Source data:
============

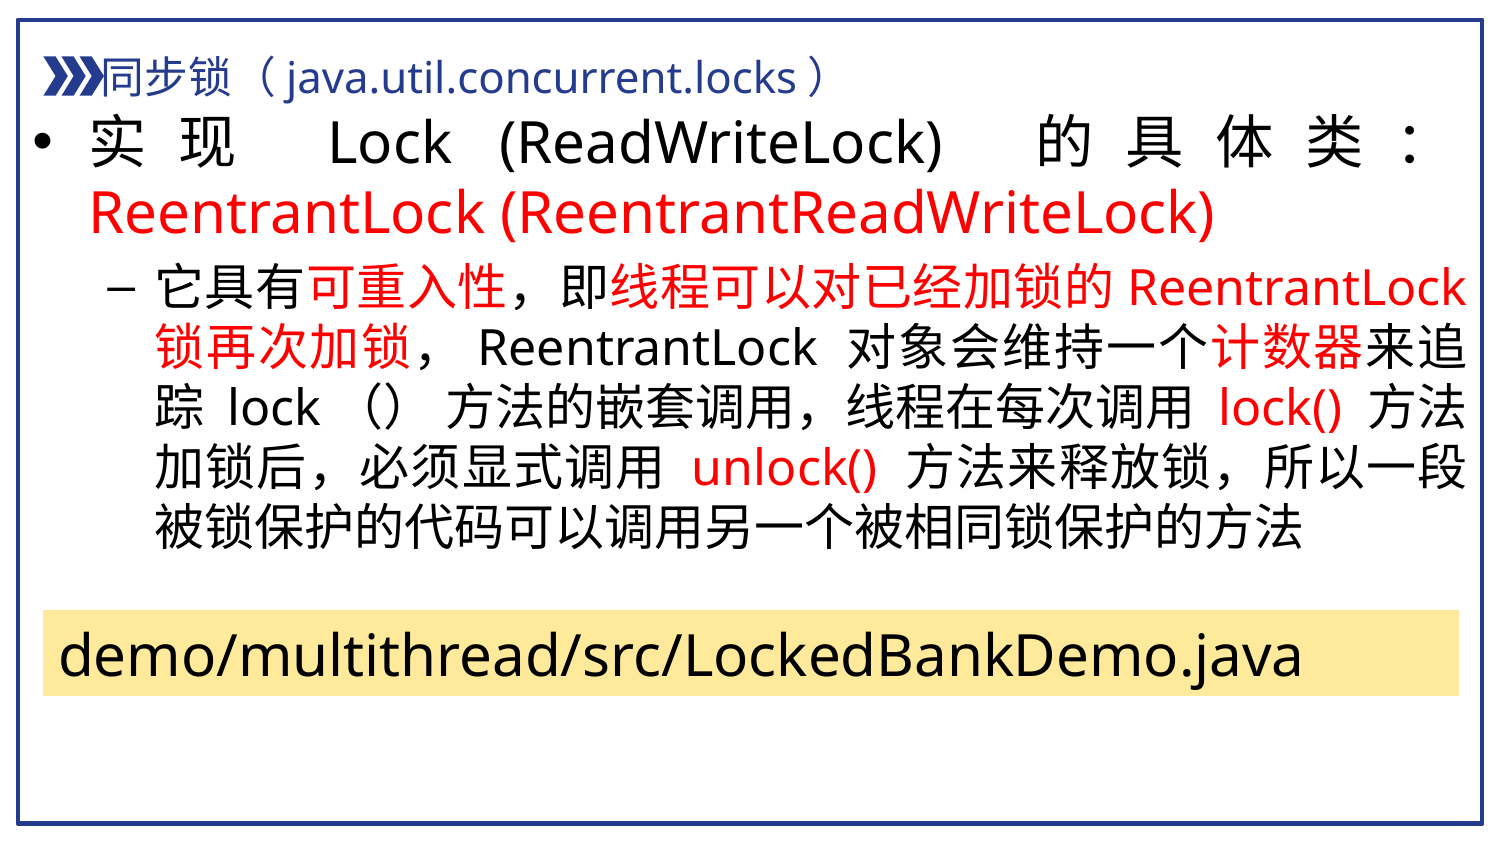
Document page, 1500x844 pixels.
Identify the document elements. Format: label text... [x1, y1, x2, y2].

text_box 实现 Lock (ReadWriteLock) 的具体类：ReentrantLock (ReentrantReadWriteLock) 它具有可重入性，即线程可以对已经加锁的ReentrantLock 锁再次加锁，ReentrantLock 对象会维持一个计数器来追踪 lock（） 方法的嵌套调用，线程在每次调用 lock() 方法加锁后，必须显式调用 unlock() 方法来释放锁，所以一段被锁保护的代码可以调用另一个被相同锁保护的方法 [17, 98, 1483, 824]
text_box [43, 41, 843, 111]
text_box [16, 18, 1484, 826]
text_box demo/multithread/src/LockedBankDemo.java [43, 610, 1459, 696]
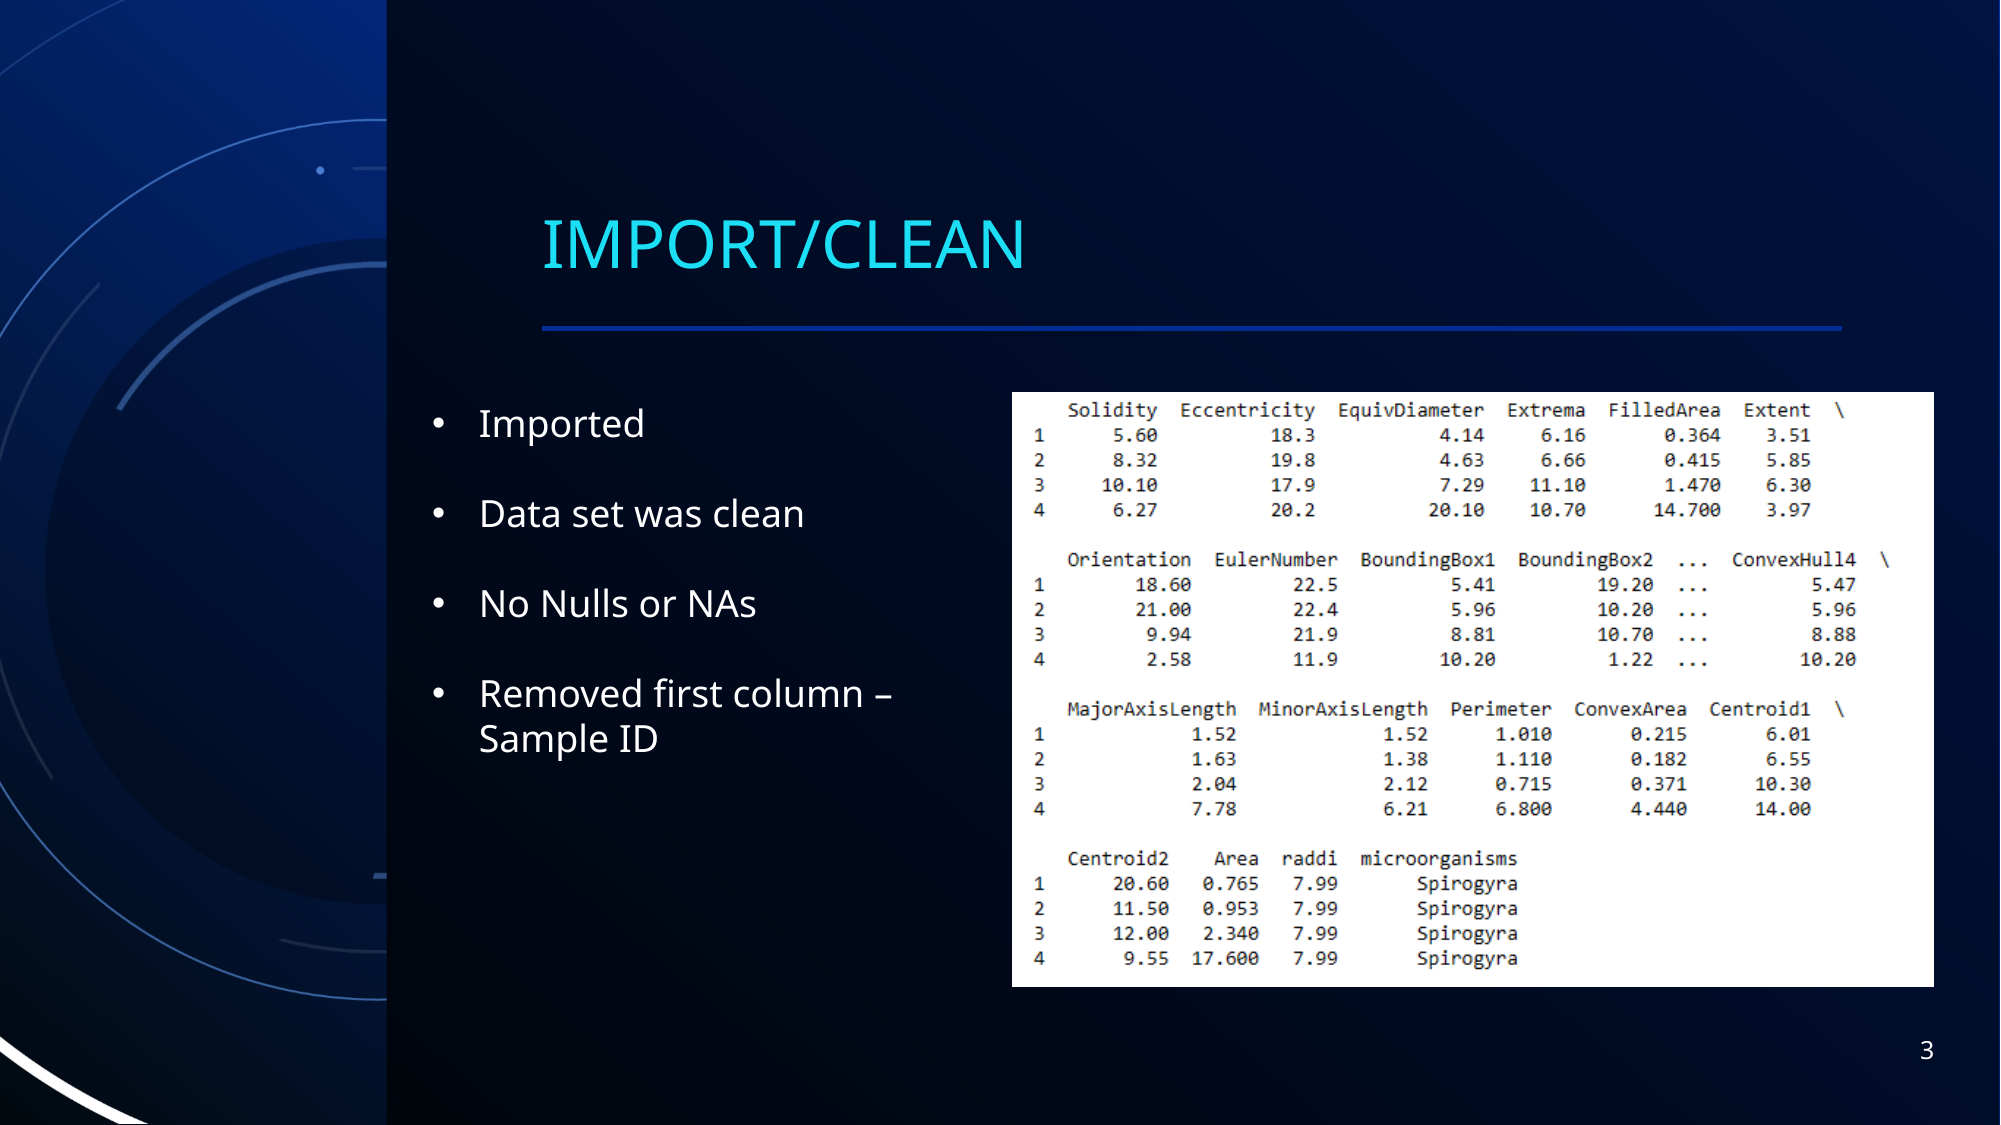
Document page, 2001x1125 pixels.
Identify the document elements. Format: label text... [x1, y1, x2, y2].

============

Aim of the exercise: Copy the data word for word and omit every picture.

Output below:
Document page, 1500x844 pixels.
Identify the document elements. Format: label text... [x1, y1, x2, y2].

text_box 实现 Lock (ReadWriteLock) 的具体类：ReentrantLock (ReentrantReadWriteLock) 它具有可重入性，即线程可以对已经加锁的ReentrantLock 锁再次加锁，ReentrantLock 对象会维持一个计数器来追踪 lock（） 方法的嵌套调用，线程在每次调用 lock() 方法加锁后，必须显式调用 unlock() 方法来释放锁，所以一段被锁保护的代码可以调用另一个被相同锁保护的方法 [17, 98, 1483, 824]
text_box [43, 41, 843, 111]
text_box [16, 18, 1484, 826]
text_box demo/multithread/src/LockedBankDemo.java [43, 610, 1459, 696]
Document page, 2001x1125 pixels.
Identify the document elements. Format: label text... [x1, y1, x2, y2].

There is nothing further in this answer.